» What the task asks:
Copy each line of the listing where the word "center" can be found.

» Extracted entries:

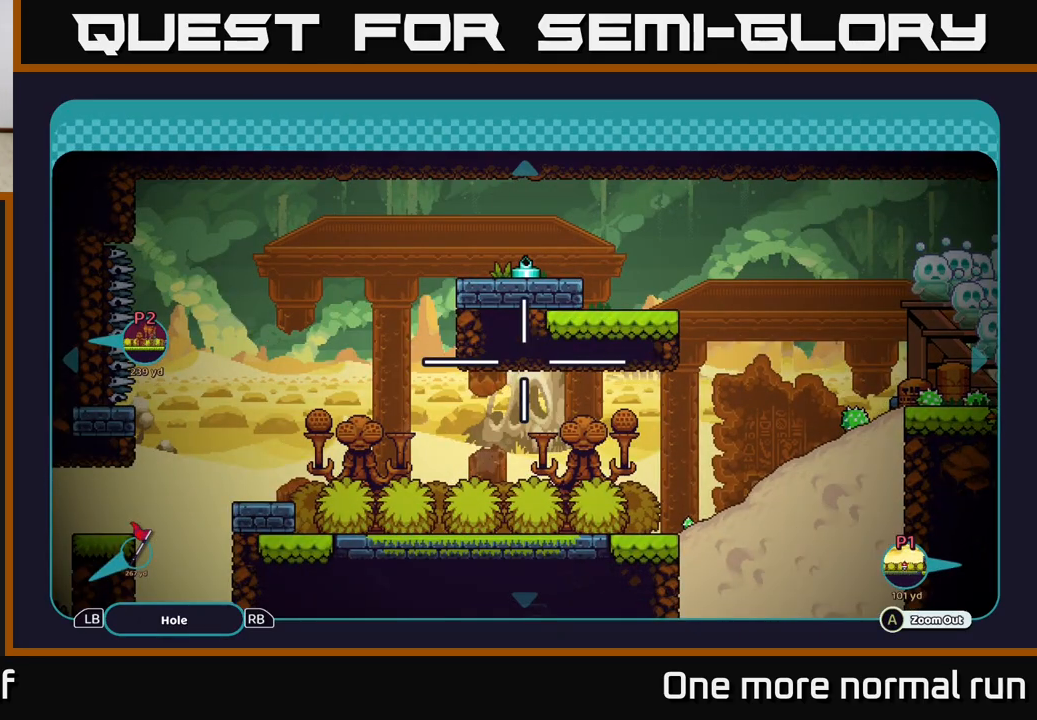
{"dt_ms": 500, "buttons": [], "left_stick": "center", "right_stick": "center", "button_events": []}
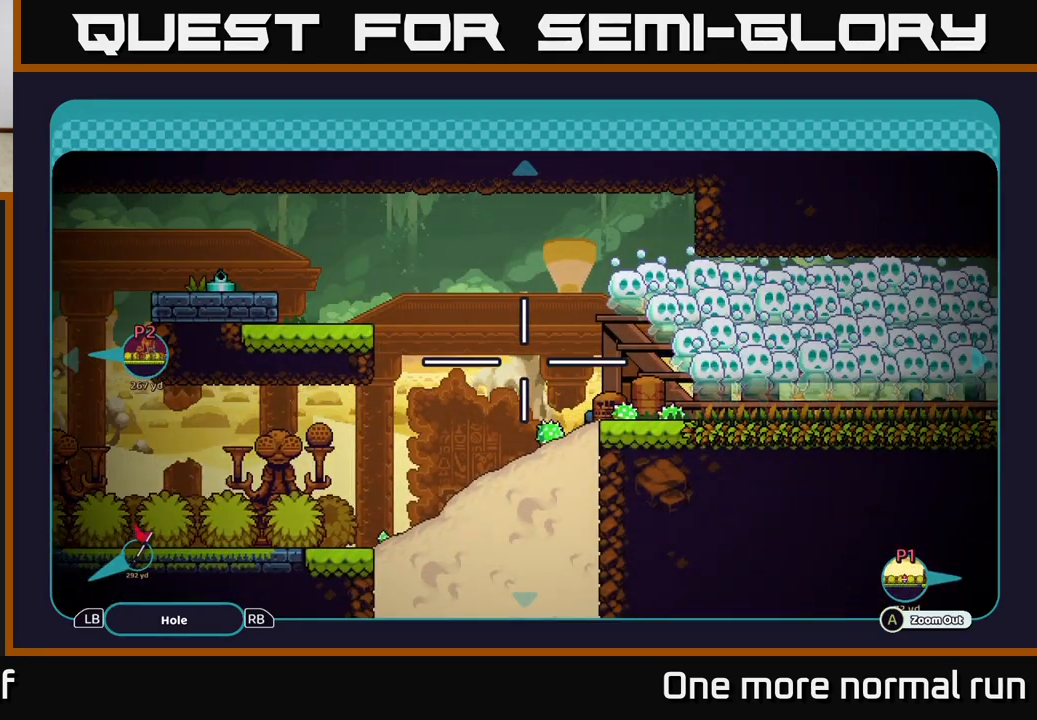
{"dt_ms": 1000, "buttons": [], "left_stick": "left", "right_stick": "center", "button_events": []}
...
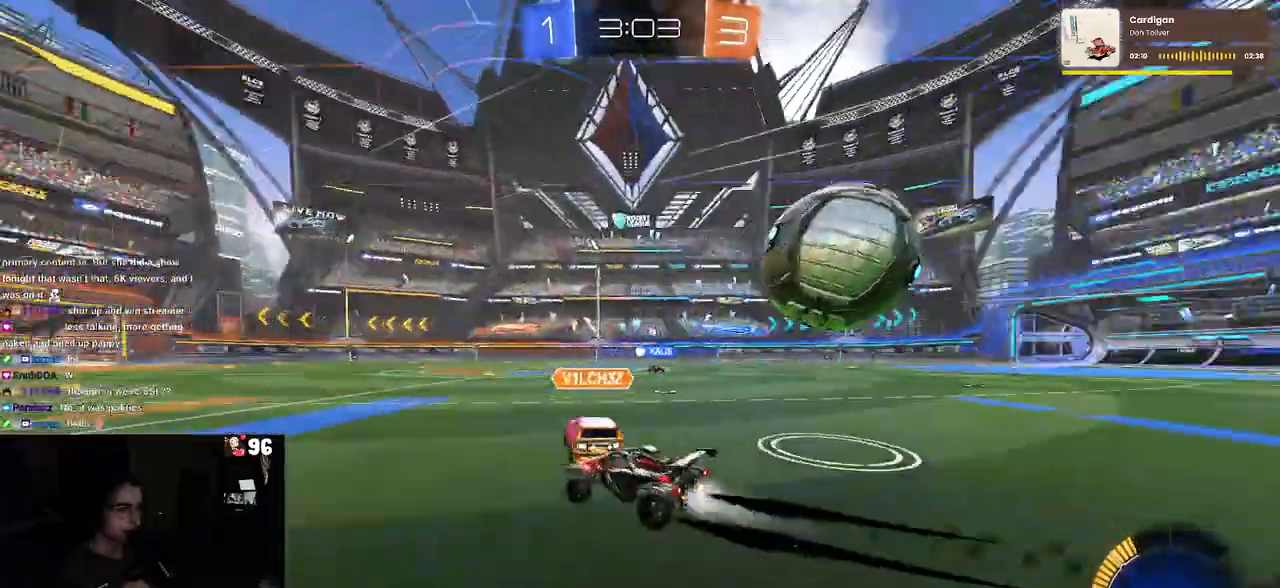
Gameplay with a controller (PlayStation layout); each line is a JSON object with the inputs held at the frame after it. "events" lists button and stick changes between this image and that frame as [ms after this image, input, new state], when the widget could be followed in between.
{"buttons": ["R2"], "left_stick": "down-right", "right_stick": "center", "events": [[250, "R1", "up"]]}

» Result below:
{"dt_ms": 500, "buttons": [], "left_stick": "center", "right_stick": "center", "button_events": []}
{"dt_ms": 1000, "buttons": [], "left_stick": "left", "right_stick": "center", "button_events": []}
{"buttons": ["R2"], "left_stick": "down-right", "right_stick": "center", "events": [[250, "R1", "up"]]}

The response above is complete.